=== EXERCISE REQUIREMENTS ===
What follows is a set of records; copy all of it exactly.

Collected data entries
=== Section Start ===

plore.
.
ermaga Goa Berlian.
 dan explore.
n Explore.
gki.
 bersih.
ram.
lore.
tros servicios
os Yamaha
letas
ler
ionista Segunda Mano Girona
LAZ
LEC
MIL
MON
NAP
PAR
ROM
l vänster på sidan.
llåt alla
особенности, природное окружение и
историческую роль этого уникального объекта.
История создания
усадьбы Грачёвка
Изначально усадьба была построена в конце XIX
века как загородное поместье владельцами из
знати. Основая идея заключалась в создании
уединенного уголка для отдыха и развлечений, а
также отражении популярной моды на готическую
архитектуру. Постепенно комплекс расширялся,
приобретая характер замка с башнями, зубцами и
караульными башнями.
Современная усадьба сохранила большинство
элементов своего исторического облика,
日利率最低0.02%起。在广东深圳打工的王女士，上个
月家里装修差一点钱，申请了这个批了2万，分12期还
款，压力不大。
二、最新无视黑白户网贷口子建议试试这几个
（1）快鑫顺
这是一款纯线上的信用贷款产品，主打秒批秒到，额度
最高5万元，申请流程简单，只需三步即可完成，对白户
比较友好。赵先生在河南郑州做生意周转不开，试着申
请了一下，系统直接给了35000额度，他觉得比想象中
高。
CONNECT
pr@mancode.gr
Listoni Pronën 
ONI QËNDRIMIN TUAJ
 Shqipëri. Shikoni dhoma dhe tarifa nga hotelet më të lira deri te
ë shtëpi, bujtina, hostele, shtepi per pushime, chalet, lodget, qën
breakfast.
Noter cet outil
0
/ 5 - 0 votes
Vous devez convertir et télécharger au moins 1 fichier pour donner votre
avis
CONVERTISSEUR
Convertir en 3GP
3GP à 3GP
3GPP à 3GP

=== Section End ===

=== OUTPUT OF THE TASK ===
plore.
.
ermaga Goa Berlian.
 dan explore.
n Explore.
gki.
 bersih.
ram.
lore.
tros servicios
os Yamaha
letas
ler
ionista Segunda Mano Girona
LAZ
LEC
MIL
MON
NAP
PAR
ROM
l vänster på sidan.
llåt alla
особенности, природное окружение и
историческую роль этого уникального объекта.
История создания
усадьбы Грачёвка
Изначально усадьба была построена в конце XIX
века как загородное поместье владельцами из
знати. Основая идея заключалась в создании
уединенного уголка для отдыха и развлечений, а
также отражении популярной моды на готическую
архитектуру. Постепенно комплекс расширялся,
приобретая характер замка с башнями, зубцами и
караульными башнями.
Современная усадьба сохранила большинство
элементов своего исторического облика,
日利率最低0.02%起。在广东深圳打工的王女士，上个
月家里装修差一点钱，申请了这个批了2万，分12期还
款，压力不大。
二、最新无视黑白户网贷口子建议试试这几个
（1）快鑫顺
这是一款纯线上的信用贷款产品，主打秒批秒到，额度
最高5万元，申请流程简单，只需三步即可完成，对白户
比较友好。赵先生在河南郑州做生意周转不开，试着申
请了一下，系统直接给了35000额度，他觉得比想象中
高。
CONNECT
pr@mancode.gr
Listoni Pronën 
ONI QËNDRIMIN TUAJ
 Shqipëri. Shikoni dhoma dhe tarifa nga hotelet më të lira deri te
ë shtëpi, bujtina, hostele, shtepi per pushime, chalet, lodget, qën
breakfast.
Noter cet outil
0
/ 5 - 0 votes
Vous devez convertir et télécharger au moins 1 fichier pour donner votre
avis
CONVERTISSEUR
Convertir en 3GP
3GP à 3GP
3GPP à 3GP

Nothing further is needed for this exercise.